■ TO DO ■
Extract every line of the items that contains the word "Rademann", reproducing each line verbatim.

■ GIVEN RECORDS ■
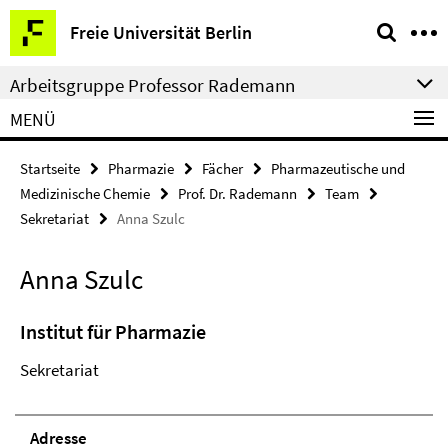
Springe
Service-
Freie Universität Berlin
direkt
Navigation
zu
Arbeitsgruppe Professor Rademann
Inhalt
MENÜ
Startseite
Pharmazie
Fächer
Pharmazeutische und
Medizinische Chemie
Prof. Dr. Rademann
Team
Sekretariat
Anna Szulc
Anna Szulc
Institut für Pharmazie
Sekretariat
Adresse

■ FINISHED TASK ■
Arbeitsgruppe Professor Rademann
Prof. Dr. Rademann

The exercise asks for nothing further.